(Records drawn from a dataset)
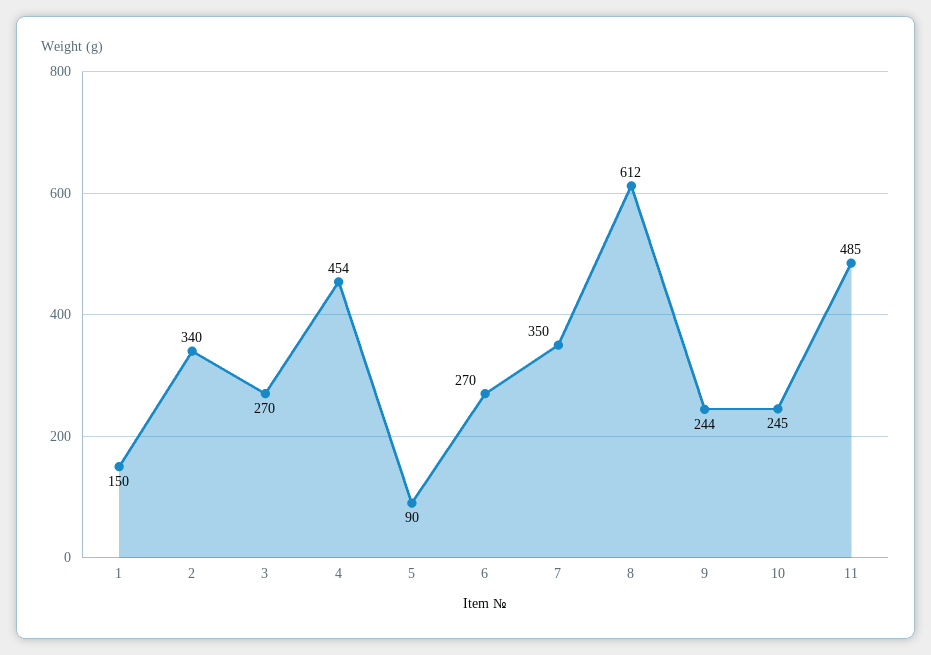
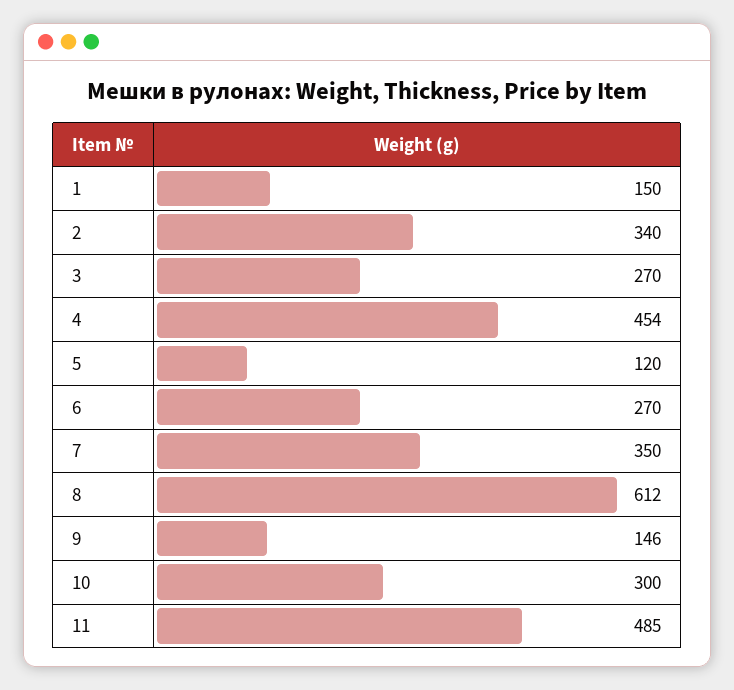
  {
    "1": 150,
    "2": 340,
    "3": 270,
    "4": 454,
-   "5": 90,
+   "5": 120,
    "6": 270,
    "7": 350,
    "8": 612,
-   "9": 244,
+   "9": 146,
-   "10": 245,
+   "10": 300,
    "11": 485
  }

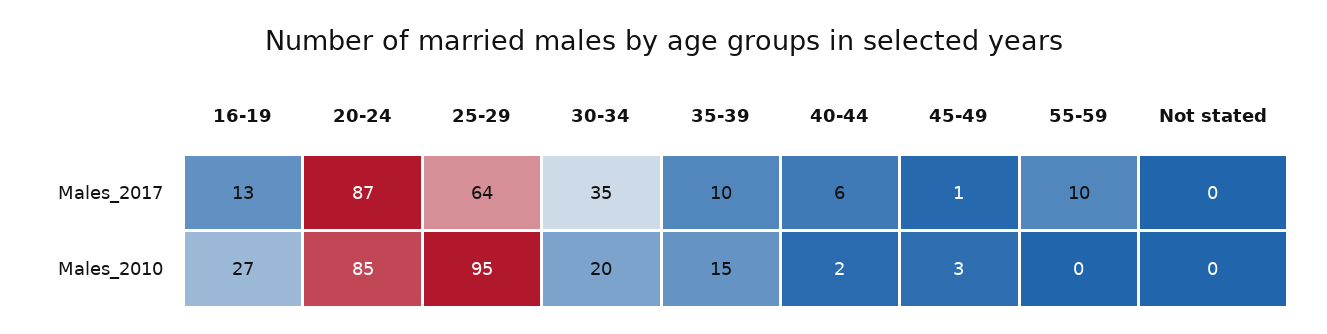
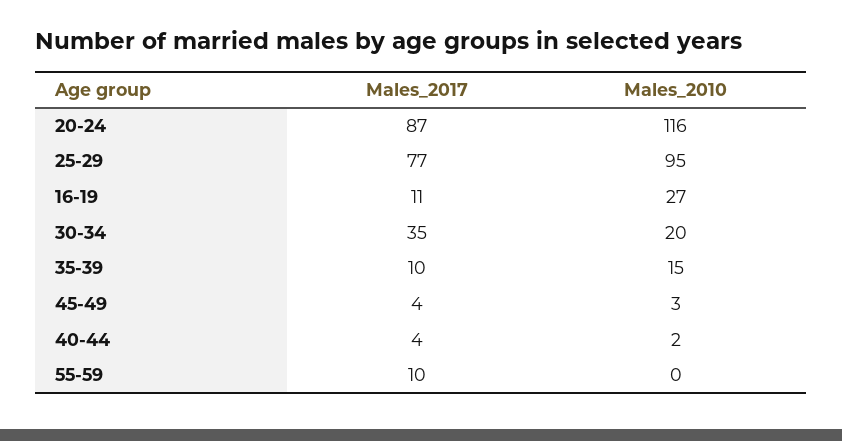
  {
    "16-19": {
-     "Males_2017": 13,
+     "Males_2017": 11,
      "Males_2010": 27
    },
    "20-24": {
      "Males_2017": 87,
-     "Males_2010": 85
+     "Males_2010": 116
    },
    "25-29": {
-     "Males_2017": 64,
+     "Males_2017": 77,
      "Males_2010": 95
    },
    "30-34": {
      "Males_2017": 35,
      "Males_2010": 20
    },
    "35-39": {
      "Males_2017": 10,
      "Males_2010": 15
    },
    "40-44": {
-     "Males_2017": 6,
+     "Males_2017": 4,
      "Males_2010": 2
    },
    "45-49": {
-     "Males_2017": 1,
+     "Males_2017": 4,
      "Males_2010": 3
    },
    "55-59": {
      "Males_2017": 10,
      "Males_2010": 0
-   },
+   }
-   "Not stated": {
-     "Males_2017": 0,
-     "Males_2010": 0
-   }
  }

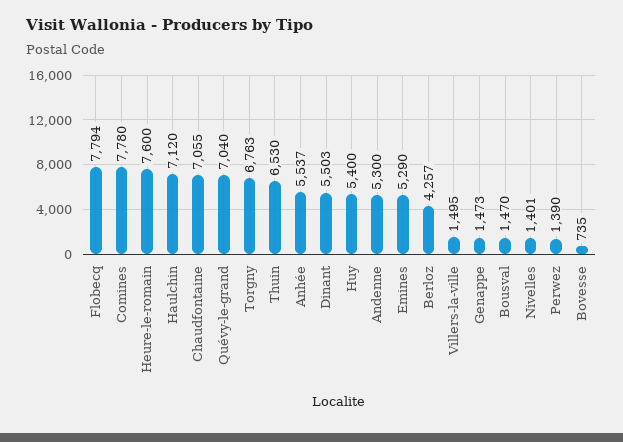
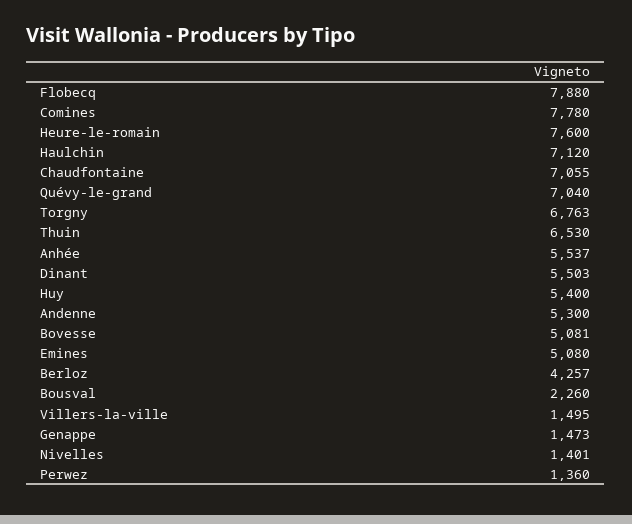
  {
-   "Flobecq": 7794,
+   "Flobecq": 7880,
    "Comines": 7780,
    "Heure-le-romain": 7600,
    "Haulchin": 7120,
    "Chaudfontaine": 7055,
    "Quévy-le-grand": 7040,
    "Torgny": 6763,
    "Thuin": 6530,
    "Anhée": 5537,
    "Dinant": 5503,
    "Huy": 5400,
    "Andenne": 5300,
-   "Emines": 5290,
+   "Emines": 5080,
    "Berloz": 4257,
    "Villers-la-ville": 1495,
    "Genappe": 1473,
-   "Bousval": 1470,
+   "Bousval": 2260,
    "Nivelles": 1401,
-   "Perwez": 1390,
+   "Perwez": 1360,
-   "Bovesse": 735
+   "Bovesse": 5081
  }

Exercise details: Nothing but the pictures should be left out when the records are retyped exactly.

Answer section:
  {
    "1": 150,
    "2": 340,
    "3": 270,
    "4": 454,
-   "5": 90,
+   "5": 120,
    "6": 270,
    "7": 350,
    "8": 612,
-   "9": 244,
+   "9": 146,
-   "10": 245,
+   "10": 300,
    "11": 485
  }

  {
    "16-19": {
-     "Males_2017": 13,
+     "Males_2017": 11,
      "Males_2010": 27
    },
    "20-24": {
      "Males_2017": 87,
-     "Males_2010": 85
+     "Males_2010": 116
    },
    "25-29": {
-     "Males_2017": 64,
+     "Males_2017": 77,
      "Males_2010": 95
    },
    "30-34": {
      "Males_2017": 35,
      "Males_2010": 20
    },
    "35-39": {
      "Males_2017": 10,
      "Males_2010": 15
    },
    "40-44": {
-     "Males_2017": 6,
+     "Males_2017": 4,
      "Males_2010": 2
    },
    "45-49": {
-     "Males_2017": 1,
+     "Males_2017": 4,
      "Males_2010": 3
    },
    "55-59": {
      "Males_2017": 10,
      "Males_2010": 0
-   },
+   }
-   "Not stated": {
-     "Males_2017": 0,
-     "Males_2010": 0
-   }
  }

  {
-   "Flobecq": 7794,
+   "Flobecq": 7880,
    "Comines": 7780,
    "Heure-le-romain": 7600,
    "Haulchin": 7120,
    "Chaudfontaine": 7055,
    "Quévy-le-grand": 7040,
    "Torgny": 6763,
    "Thuin": 6530,
    "Anhée": 5537,
    "Dinant": 5503,
    "Huy": 5400,
    "Andenne": 5300,
-   "Emines": 5290,
+   "Emines": 5080,
    "Berloz": 4257,
    "Villers-la-ville": 1495,
    "Genappe": 1473,
-   "Bousval": 1470,
+   "Bousval": 2260,
    "Nivelles": 1401,
-   "Perwez": 1390,
+   "Perwez": 1360,
-   "Bovesse": 735
+   "Bovesse": 5081
  }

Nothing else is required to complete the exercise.